On June 27, 2019, the U.S. Food and Drug Administration (FDA) approved daratumumab, in combination with lenalidomide and dexamethasone, for patients with newly diagnosed multiple myeloma who are ineligible for autologous hematopoietic cell transplantation (AHCT). Approval was based on the phase III MAIA study, an open-label, randomized, active-controlled study comparing daratumumab 16 mg/kg plus lenalidomide and low-dose dexamethasone (DRd) with lenalidomide and low-dose dexamethasone alone (Rd) in 737 patients.

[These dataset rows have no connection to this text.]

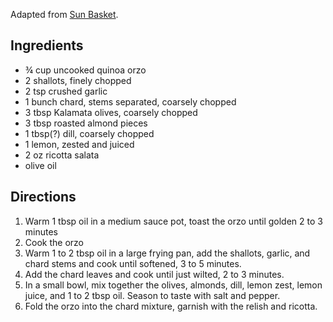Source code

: Adapted from [Sun Basket](http://sunbasket.com/recipe/orzo-with-swiss-chard-and-olive-almond-relish).

## Ingredients ##

* ¾ cup uncooked quinoa orzo
* 2 shallots, finely chopped
* 2 tsp crushed garlic
* 1 bunch chard, stems separated, coarsely chopped
* 3 tbsp Kalamata olives, coarsely chopped
* 3 tbsp roasted almond pieces
* 1 tbsp(?) dill, coarsely chopped
* 1 lemon, zested and juiced
* 2 oz ricotta salata
* olive oil

## Directions ##

1. Warm 1 tbsp oil in a medium sauce pot, toast the orzo until golden 2 to 3
   minutes
2. Cook the orzo
3. Warm 1 to 2 tbsp oil in a large frying pan, add the shallots, garlic, and
   chard stems and cook until softened, 3 to 5 minutes.
4. Add the chard leaves and cook until just wilted, 2 to 3 minutes.
5. In a small bowl, mix together the olives, almonds, dill, lemon zest, lemon
   juice, and 1 to 2 tbsp oil. Season to taste with salt and pepper.
6. Fold the orzo into the chard mixture, garnish with the relish and ricotta.
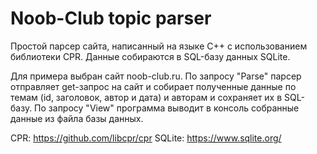 # Noob-Club topic parser

Простой парсер сайта, написанный на языке C++ с использованием библиотеки CPR.
Данные собираются в SQL-базу данных SQLite.

Для примера выбран сайт noob-club.ru.
По запросу "Parse" парсер отправляет get-запрос на сайт и собирает полученные данные по темам (id, заголовок, автор и дата) и авторам и сохраняет их в SQL-базу.
По запросу "View" программа выводит в консоль собранные данные из файла базы данных.

CPR: https://github.com/libcpr/cpr
SQLite: https://www.sqlite.org/
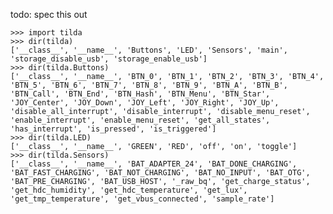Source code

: todo: spec this out

    >>> import tilda
    >>> dir(tilda)
    ['__class__', '__name__', 'Buttons', 'LED', 'Sensors', 'main', 'storage_disable_usb', 'storage_enable_usb']
    >>> dir(tilda.Buttons)
    ['__class__', '__name__', 'BTN_0', 'BTN_1', 'BTN_2', 'BTN_3', 'BTN_4', 'BTN_5', 'BTN_6', 'BTN_7', 'BTN_8', 'BTN_9', 'BTN_A', 'BTN_B', 'BTN_Call', 'BTN_End', 'BTN_Hash', 'BTN_Menu', 'BTN_Star', 'JOY_Center', 'JOY_Down', 'JOY_Left', 'JOY_Right', 'JOY_Up', 'disable_all_interrupt', 'disable_interrupt', 'disable_menu_reset', 'enable_interrupt', 'enable_menu_reset', 'get_all_states', 'has_interrupt', 'is_pressed', 'is_triggered']
    >>> dir(tilda.LED)
    ['__class__', '__name__', 'GREEN', 'RED', 'off', 'on', 'toggle']
    >>> dir(tilda.Sensors)
    ['__class__', '__name__', 'BAT_ADAPTER_24', 'BAT_DONE_CHARGING', 'BAT_FAST_CHARGING', 'BAT_NOT_CHARGING', 'BAT_NO_INPUT', 'BAT_OTG', 'BAT_PRE_CHARGING', 'BAT_USB_HOST', '_raw_bq', 'get_charge_status', 'get_hdc_humidity', 'get_hdc_temperature', 'get_lux', 'get_tmp_temperature', 'get_vbus_connected', 'sample_rate']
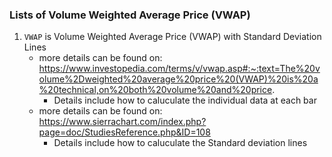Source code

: ### Lists of Volume Weighted Average Price (VWAP)
1. `VWAP` is Volume Weighted Average Price (VWAP) with Standard Deviation Lines
    - more details can be found on: https://www.investopedia.com/terms/v/vwap.asp#:~:text=The%20volume%2Dweighted%20average%20price%20(VWAP)%20is%20a%20technical,on%20both%20volume%20and%20price.
        - Details include how to caluculate the individual data at each bar
    - more details can be found on: https://www.sierrachart.com/index.php?page=doc/StudiesReference.php&ID=108
        - Details include how to caluculate the Standard deviation lines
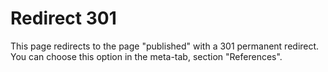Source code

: # Redirect 301

This page redirects to the page "published" with a 301 permanent redirect. You can choose this option in the meta-tab, section "References".

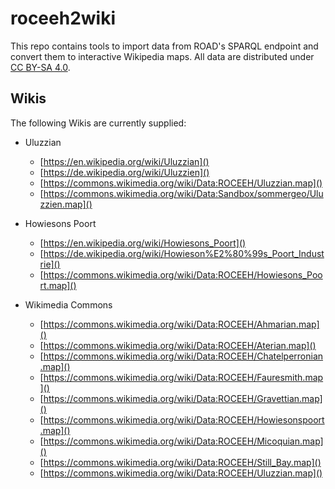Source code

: # roceeh2wiki
This repo contains tools to import data from ROAD's SPARQL endpoint and convert them to interactive Wikipedia maps. All data are distributed under [CC BY-SA 4.0](https://www.roceeh.uni-tuebingen.de/roadweb/smarty_data_use_policy.php).

## Wikis
The following Wikis are currently supplied:
* Uluzzian
	* [https://en.wikipedia.org/wiki/Uluzzian]()
	* [https://de.wikipedia.org/wiki/Uluzzien]()
	* [https://commons.wikimedia.org/wiki/Data:ROCEEH/Uluzzian.map]()
	* [https://commons.wikimedia.org/wiki/Data:Sandbox/sommergeo/Uluzzien.map]()
* Howiesons Poort
	* [https://en.wikipedia.org/wiki/Howiesons_Poort]()
	* [https://de.wikipedia.org/wiki/Howieson%E2%80%99s_Poort_Industrie]()
	* [https://commons.wikimedia.org/wiki/Data:ROCEEH/Howiesons_Poort.map]()

* Wikimedia Commons
	* [https://commons.wikimedia.org/wiki/Data:ROCEEH/Ahmarian.map]()
	* [https://commons.wikimedia.org/wiki/Data:ROCEEH/Aterian.map]()
	* [https://commons.wikimedia.org/wiki/Data:ROCEEH/Chatelperronian.map]()
	* [https://commons.wikimedia.org/wiki/Data:ROCEEH/Fauresmith.map]()
	* [https://commons.wikimedia.org/wiki/Data:ROCEEH/Gravettian.map]()
	* [https://commons.wikimedia.org/wiki/Data:ROCEEH/Howiesonspoort.map]()
	* [https://commons.wikimedia.org/wiki/Data:ROCEEH/Micoquian.map]()
	* [https://commons.wikimedia.org/wiki/Data:ROCEEH/Still_Bay.map]()
	* [https://commons.wikimedia.org/wiki/Data:ROCEEH/Uluzzian.map]()
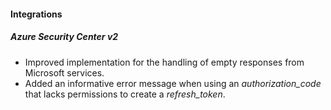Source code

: 
#### Integrations
##### Azure Security Center v2
- Improved implementation for the handling of empty responses from Microsoft services.
- Added an informative error message when using an *authorization_code* that lacks permissions to create a *refresh_token*. 
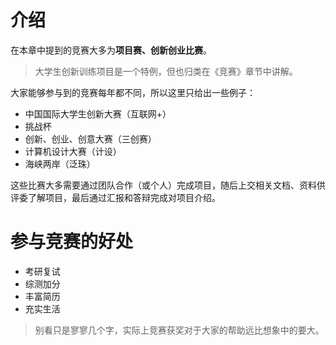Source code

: # 介绍
在本章中提到的竞赛大多为**项目赛、创新创业比赛**。

> 大学生创新训练项目是一个特例，但也归类在《竞赛》章节中讲解。

大家能够参与到的竞赛每年都不同，所以这里只给出一些例子：

- 中国国际大学生创新大赛（互联网+）
- 挑战杯
- 创新、创业、创意大赛（三创赛）
- 计算机设计大赛（计设）
- 海峡两岸（泛珠）

这些比赛大多需要通过团队合作（或个人）完成项目，随后上交相关文档、资料供评委了解项目，最后通过汇报和答辩完成对项目介绍。

# 参与竞赛的好处

- 考研复试
- 综测加分
- 丰富简历
- 充实生活

> 别看只是寥寥几个字，实际上竞赛获奖对于大家的帮助远比想象中的要大。
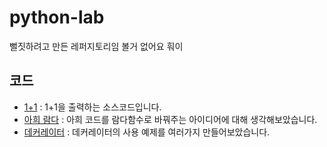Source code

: ﻿# python-lab
뻘짓하려고 만든 레퍼지토리임 볼거 없어요 훠이
## 코드
- [1+1](/oneplusone.py) : 1+1을 출력하는 소스코드입니다.
- [아희 람다](/laheui.py) : 아희 코드를 람다함수로 바꿔주는 아이디어에 대해 생각해보았습니다.
- [데커레이터](/deco.py) : 데커레이터의 사용 예제를 여러가지 만들어보았습니다.
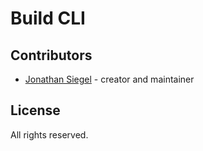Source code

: # Build CLI

## Contributors

- [Jonathan Siegel](https://github.com/your-github-user) - creator and maintainer

## License

All rights reserved.
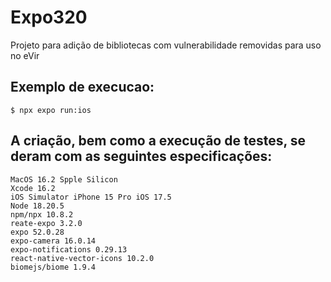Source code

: # Expo320
Projeto para adição de bibliotecas com vulnerabilidade removidas para uso no eVir

## Exemplo de execucao:
	$ npx expo run:ios

## A criação, bem como a execução de testes, se deram com as seguintes especificações:
	MacOS 16.2 Spple Silicon
 	Xcode 16.2
	iOS Simulator iPhone 15 Pro iOS 17.5
	Node 18.20.5
	npm/npx 10.8.2
	reate-expo 3.2.0
	expo 52.0.28
	expo-camera 16.0.14
 	expo-notifications 0.29.13
	react-native-vector-icons 10.2.0
	biomejs/biome 1.9.4
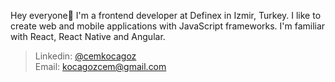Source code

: Hey everyone👋 I'm a frontend developer at Definex in Izmir, Turkey. I like to create web and mobile applications with JavaScript frameworks. I'm familiar with React, React Native and Angular.

> Linkedin: [@cemkocagoz](https://www.linkedin.com/in/cemkocagoz/)
> <br />
> Email: [kocagozcem@gmail.com](mailto:kocagozcem@gmail.com)
> 
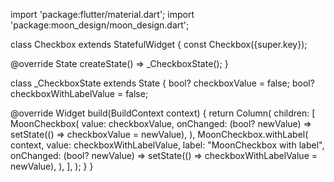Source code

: import 'package:flutter/material.dart';
import 'package:moon_design/moon_design.dart';

class Checkbox extends StatefulWidget {
  const Checkbox({super.key});

  @override
  State<Checkbox> createState() => _CheckboxState();
}

class _CheckboxState extends State<Checkbox> {
  bool? checkboxValue = false;
  bool? checkboxWithLabelValue = false;

  @override
  Widget build(BuildContext context) {
    return Column(
      children: [
        MoonCheckbox(
          value: checkboxValue,
          onChanged: (bool? newValue) => setState(() => checkboxValue = newValue),
        ),
        MoonCheckbox.withLabel(
          context,
          value: checkboxWithLabelValue,
          label: "MoonCheckbox with label",
          onChanged: (bool? newValue) => setState(() => checkboxWithLabelValue = newValue),
        ),
      ],
    );
  }
}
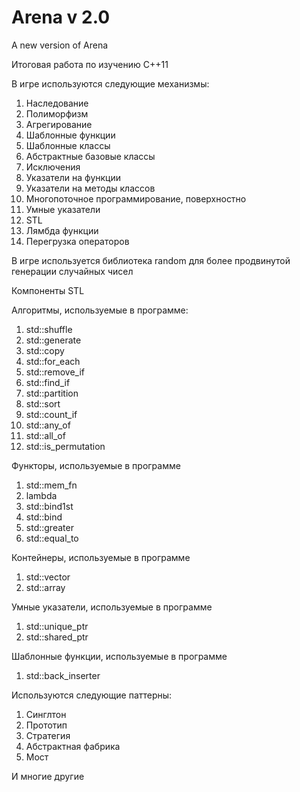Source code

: ﻿# Arena v 2.0
 A new version of Arena

Итоговая работа по изучению С++11

В игре используются следующие механизмы:
1. Наследование
2. Полиморфизм
3. Агрегирование
4. Шаблонные функции
5. Шаблонные классы
6. Абстрактные базовые классы
7. Исключения
8. Указатели на функции
9. Указатели на методы классов
10. Многопоточное программирование, поверхностно 
11. Умные указатели
12. STL
13. Лямбда функции
14. Перегрузка операторов

В игре используется библиотека random для 
более продвинутой генерации случайных чисел

Компоненты STL

Алгоритмы, используемые в программе:
1. std::shuffle 
2. std::generate 
3. std::copy 
4. std::for_each 
5. std::remove_if 
6. std::find_if
7. std::partition
8. std::sort
9. std::count_if
10. std::any_of
11. std::all_of
12. std::is_permutation

Функторы, используемые в программе
1. std::mem_fn
2. lambda
3. std::bind1st
4. std::bind
5. std::greater
6. std::equal_to

Контейнеры, используемые в программе
1. std::vector
2. std::array

Умные указатели, используемые в программе
1. std::unique_ptr
2. std::shared_ptr

Шаблонные функции, используемые в программе
1. std::back_inserter


Используются следующие паттерны:
1. Синглтон
2. Прототип
3. Стратегия
5. Абстрактная фабрика
6. Мост

И многие другие
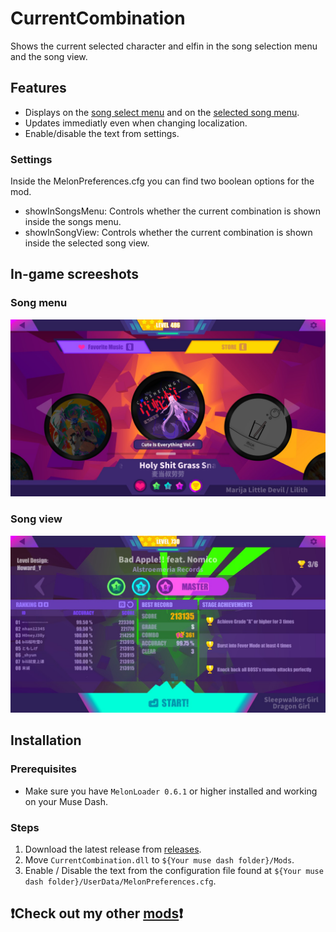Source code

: # CurrentCombination

Shows the current selected character and elfin in the song selection menu and the song view.

## Features

* Displays on the [song select menu](#song-menu) and on the [selected song menu](#song-view).
* Updates immediatly even when changing localization.
* Enable/disable the text from settings.

### Settings

Inside the MelonPreferences.cfg you can find two boolean options for the mod.

* showInSongsMenu: Controls whether the current combination is shown inside the songs menu.
* showInSongView: Controls whether the current combination is shown inside the selected song view.

## In-game screeshots

### Song menu

![Song select](Media/SongSelect.jpg)

### Song view

![alt text](Media/SongMenu.jpg)

## Installation

### Prerequisites

* Make sure you have `MelonLoader 0.6.1` or higher installed and working on your Muse Dash.

### Steps

1. Download the latest release from [releases](https://github.com/MDMods/CurrentCombination/releases/latest).
2. Move `CurrentCombination.dll` to `${Your muse dash folder}/Mods`.
3. Enable / Disable the text from the configuration file found
   at `${Your muse dash folder}/UserData/MelonPreferences.cfg`.

## ❗Check out my other [mods](https://github.com/Asgragrt#musedash-modding)❗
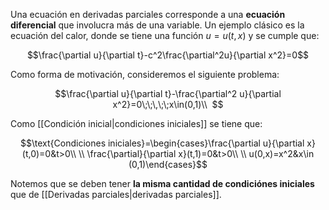 
Una ecuación en derivadas parciales corresponde a una **ecuación diferencial** que involucra más de una variable. Un ejemplo clásico es la ecuación del calor, donde se tiene una función $u=u(t,x)$ y se cumple que: 

$$\frac{\partial u}{\partial t}-c^2\frac{\partial^2u}{\partial x^2}=0$$

Como forma de motivación, consideremos el siguiente problema: 

$$\frac{\partial u}{\partial t}-\frac{\partial^2 u}{\partial x^2}=0\;\;\,\;\;x\in(0,1)\\ 
$$

Como [[Condición inicial|condiciones iniciales]] se tiene que: 

$$\text{Condiciones iniciales}=\begin{cases}\frac{\partial u}{\partial x}(t,0)=0&t>0\\  \\
\frac{\partial}{\partial x}(t,1)=0&t>0\\  \\
u(0,x)=x^2&x\in (0,1)\end{cases}$$

Notemos que se deben tener **la misma cantidad de condiciónes iniciales** que de [[Derivadas parciales|derivadas parciales]].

Patients randomized to receive the daratumumab combination had a longer progression-free survival (PFS) than those who received Rd: The median PFS had not been reached in the DRd arm and was 31.9 months in the Rd arm (hazard ratio = 0.56; 95% CI 0.43-0.73; p<0.0001). The median time to response was similar in each group (1.05 months [range = 0.2-12.1 months] in the DRd group and 1.05 months [range = 0.3-15.3 months] in the Rd group).
Approximately half of daratumumab-treated patients experienced infusion-related reactions, including anaphylactic response, so the FDA recommends that patients receive pre-medication with antihistamines, antipyretics, and corticosteroids (already a standard practice for when daratumumab is used for relapsed/refractory myeloma) and close monitoring is required during infusions. The most frequent adverse events with the DRd combination (occurring in >20% of patients) were diarrhea, constipation, nausea, peripheral edema, fatigue, back pain, asthenia, pyrexia, upper respiratory tract infection, bronchitis, pneumonia, decreased appetite, muscle spasms, peripheral sensory neuropathy, dyspnea, and cough.
This application was approved with priority review under the FDA’s Real-Time Oncology Review program.